# Data
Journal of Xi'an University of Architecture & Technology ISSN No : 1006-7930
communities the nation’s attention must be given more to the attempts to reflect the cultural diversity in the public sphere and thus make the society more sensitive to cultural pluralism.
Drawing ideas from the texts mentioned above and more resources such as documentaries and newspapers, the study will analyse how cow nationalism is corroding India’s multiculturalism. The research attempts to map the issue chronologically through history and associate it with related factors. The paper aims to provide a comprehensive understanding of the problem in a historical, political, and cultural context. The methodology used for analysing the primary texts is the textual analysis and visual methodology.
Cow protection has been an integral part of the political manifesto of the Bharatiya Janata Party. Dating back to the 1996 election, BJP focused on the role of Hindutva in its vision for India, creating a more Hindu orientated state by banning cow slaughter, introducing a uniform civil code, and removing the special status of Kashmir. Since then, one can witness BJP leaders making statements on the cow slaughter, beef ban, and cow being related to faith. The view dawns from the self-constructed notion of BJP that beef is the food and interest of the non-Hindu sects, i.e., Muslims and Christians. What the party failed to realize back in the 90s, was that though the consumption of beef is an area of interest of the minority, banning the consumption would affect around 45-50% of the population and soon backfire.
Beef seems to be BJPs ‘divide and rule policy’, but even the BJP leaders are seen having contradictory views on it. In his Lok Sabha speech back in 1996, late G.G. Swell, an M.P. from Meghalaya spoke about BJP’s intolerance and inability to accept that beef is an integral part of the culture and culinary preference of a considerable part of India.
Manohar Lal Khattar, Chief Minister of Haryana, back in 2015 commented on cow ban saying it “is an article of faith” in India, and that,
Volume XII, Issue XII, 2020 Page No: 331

--

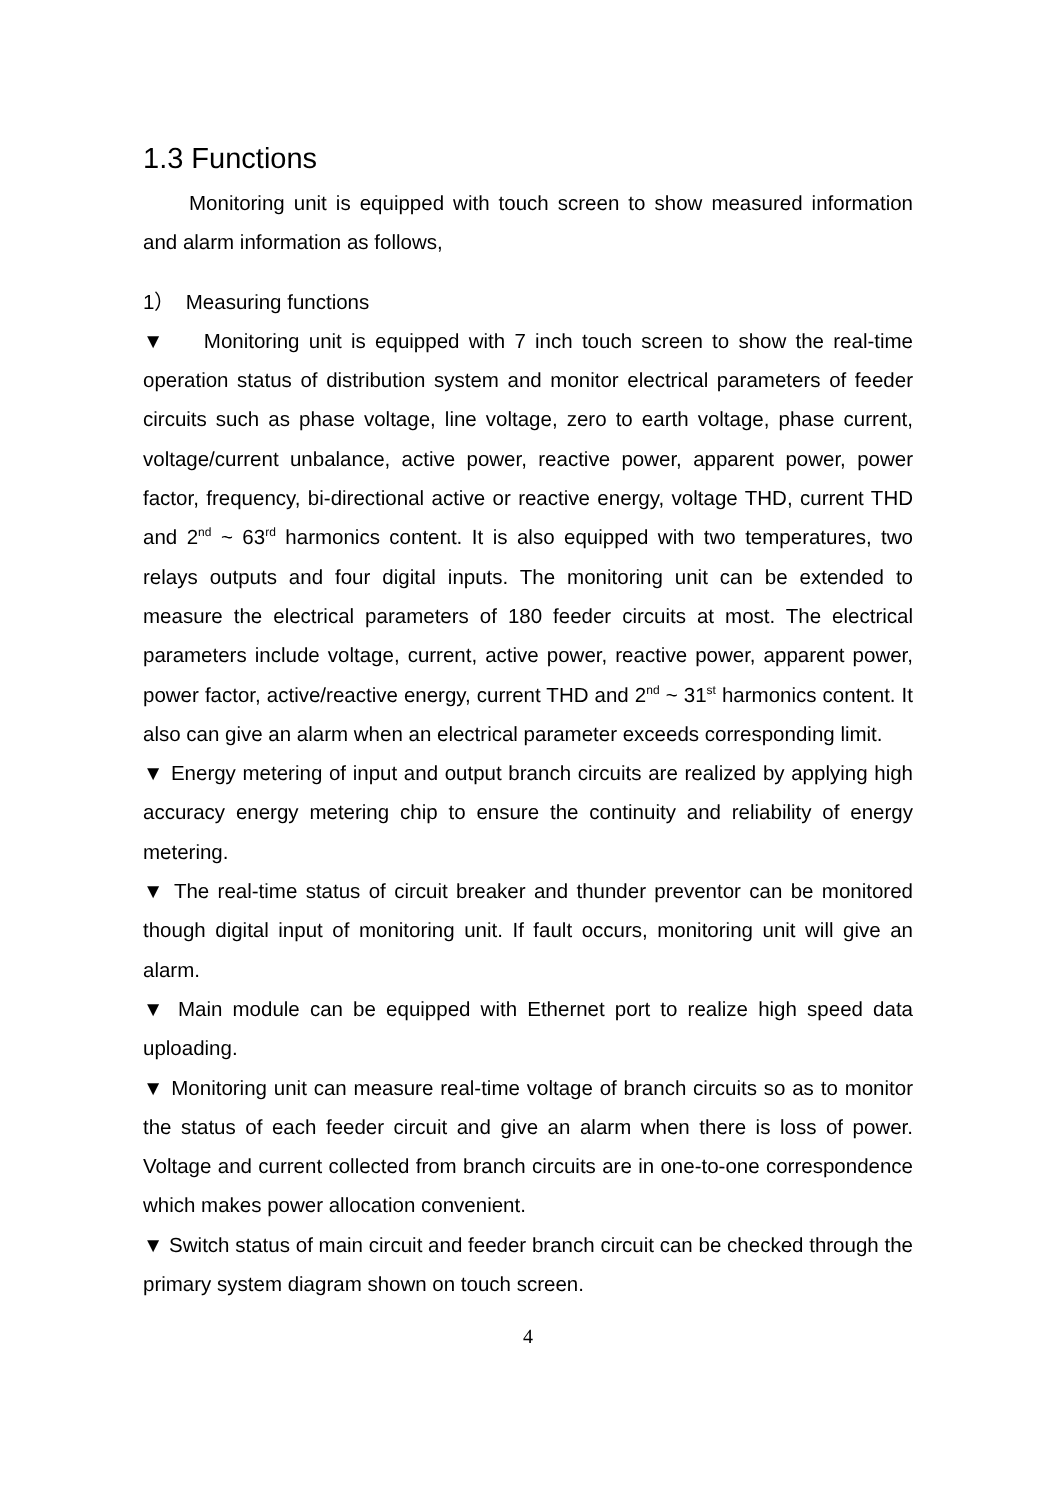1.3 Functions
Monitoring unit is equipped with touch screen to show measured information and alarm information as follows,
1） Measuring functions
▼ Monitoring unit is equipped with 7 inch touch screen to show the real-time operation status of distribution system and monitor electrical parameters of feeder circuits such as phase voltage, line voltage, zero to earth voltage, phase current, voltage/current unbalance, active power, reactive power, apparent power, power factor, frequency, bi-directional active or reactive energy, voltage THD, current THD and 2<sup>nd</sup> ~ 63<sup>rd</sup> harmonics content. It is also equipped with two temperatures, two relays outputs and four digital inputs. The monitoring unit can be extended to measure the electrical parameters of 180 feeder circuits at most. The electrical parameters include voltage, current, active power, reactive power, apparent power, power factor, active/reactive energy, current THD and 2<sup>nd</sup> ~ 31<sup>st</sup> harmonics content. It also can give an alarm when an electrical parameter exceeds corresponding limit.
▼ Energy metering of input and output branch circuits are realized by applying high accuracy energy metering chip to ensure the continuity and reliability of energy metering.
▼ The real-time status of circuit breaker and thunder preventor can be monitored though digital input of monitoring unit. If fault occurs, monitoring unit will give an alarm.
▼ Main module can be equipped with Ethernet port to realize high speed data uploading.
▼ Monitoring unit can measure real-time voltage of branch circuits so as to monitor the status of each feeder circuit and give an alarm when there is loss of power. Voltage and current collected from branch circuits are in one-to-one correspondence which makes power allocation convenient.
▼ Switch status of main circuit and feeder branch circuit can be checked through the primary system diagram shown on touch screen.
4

==

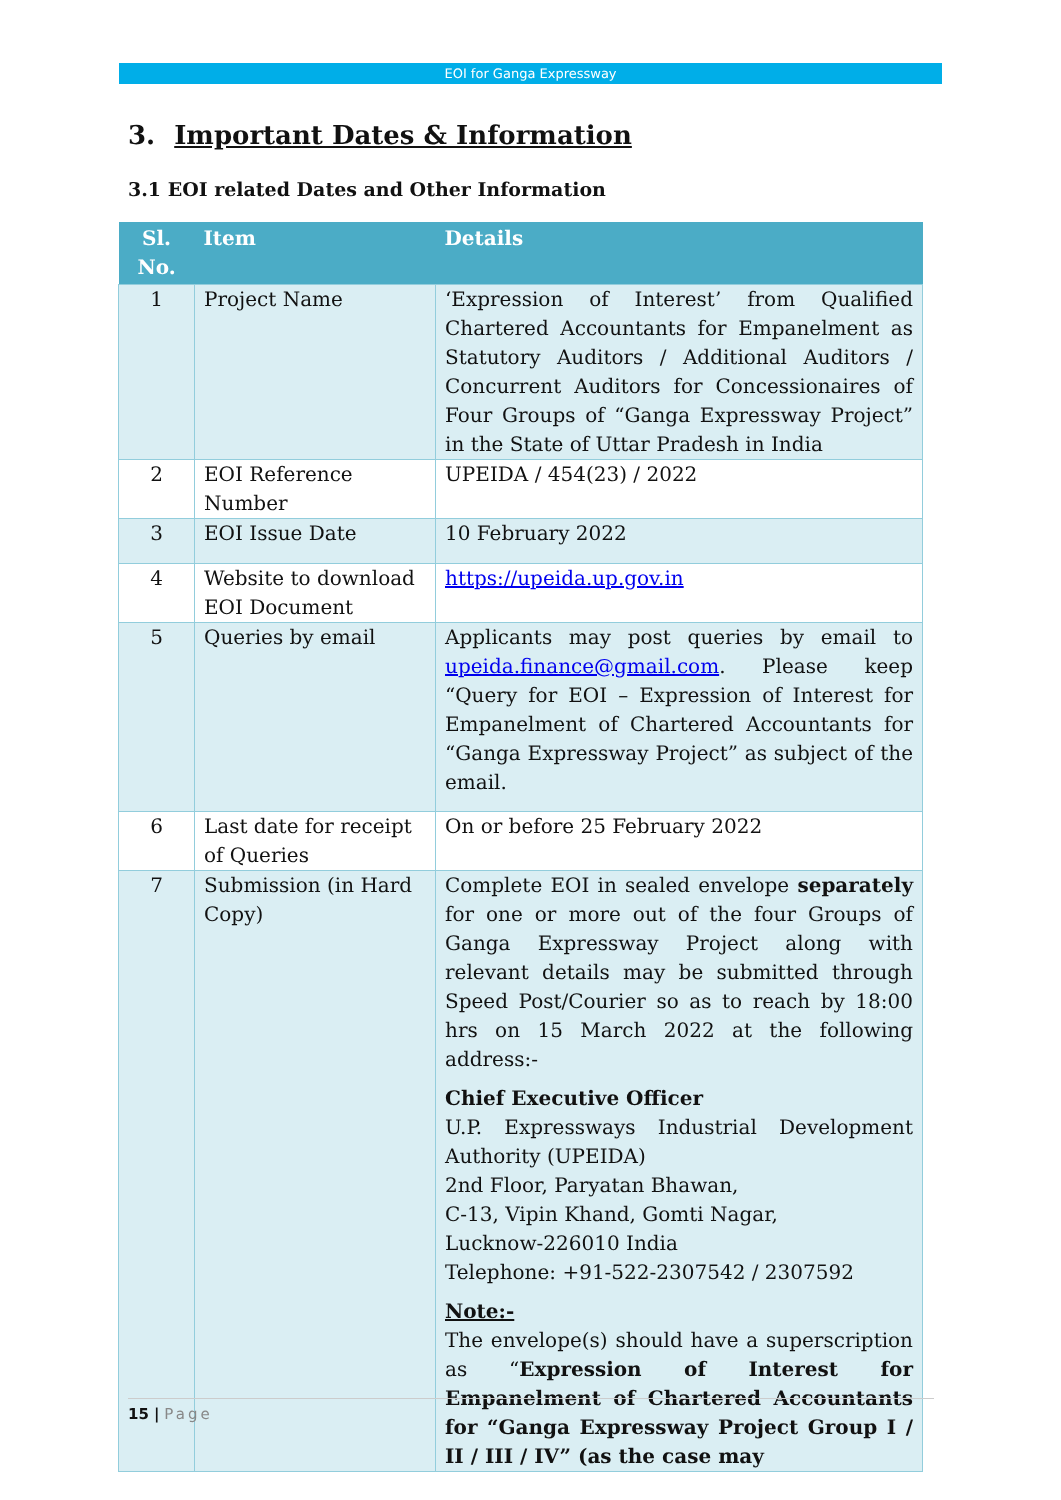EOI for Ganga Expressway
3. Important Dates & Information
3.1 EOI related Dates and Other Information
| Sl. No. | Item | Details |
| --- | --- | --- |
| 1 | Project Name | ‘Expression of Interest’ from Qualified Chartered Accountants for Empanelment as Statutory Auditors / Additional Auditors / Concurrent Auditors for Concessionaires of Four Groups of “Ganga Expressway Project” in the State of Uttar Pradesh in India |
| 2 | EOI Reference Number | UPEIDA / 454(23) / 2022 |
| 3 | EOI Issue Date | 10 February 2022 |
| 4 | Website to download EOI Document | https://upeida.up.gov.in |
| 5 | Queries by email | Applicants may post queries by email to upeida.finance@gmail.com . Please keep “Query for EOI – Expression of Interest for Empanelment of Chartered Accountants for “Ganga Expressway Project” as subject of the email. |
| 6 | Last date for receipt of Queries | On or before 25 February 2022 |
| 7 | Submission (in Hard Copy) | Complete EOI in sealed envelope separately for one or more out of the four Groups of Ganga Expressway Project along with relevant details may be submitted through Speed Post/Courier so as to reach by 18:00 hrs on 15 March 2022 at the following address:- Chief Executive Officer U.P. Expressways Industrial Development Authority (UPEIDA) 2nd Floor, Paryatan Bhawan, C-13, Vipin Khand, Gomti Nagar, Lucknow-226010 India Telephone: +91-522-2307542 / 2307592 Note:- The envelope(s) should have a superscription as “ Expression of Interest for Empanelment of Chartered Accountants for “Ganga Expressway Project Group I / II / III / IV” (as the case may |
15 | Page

# Exercise directions
Begin at the line that has "the email. |" in the entries above; stop after the line that has "25 February 2022 |". Transcribe exactly those lines and no others.

# Exercise solution
| 5 | Queries by email | Applicants may post queries by email to upeida.finance@gmail.com . Please keep “Query for EOI – Expression of Interest for Empanelment of Chartered Accountants for “Ganga Expressway Project” as subject of the email. |
| 6 | Last date for receipt of Queries | On or before 25 February 2022 |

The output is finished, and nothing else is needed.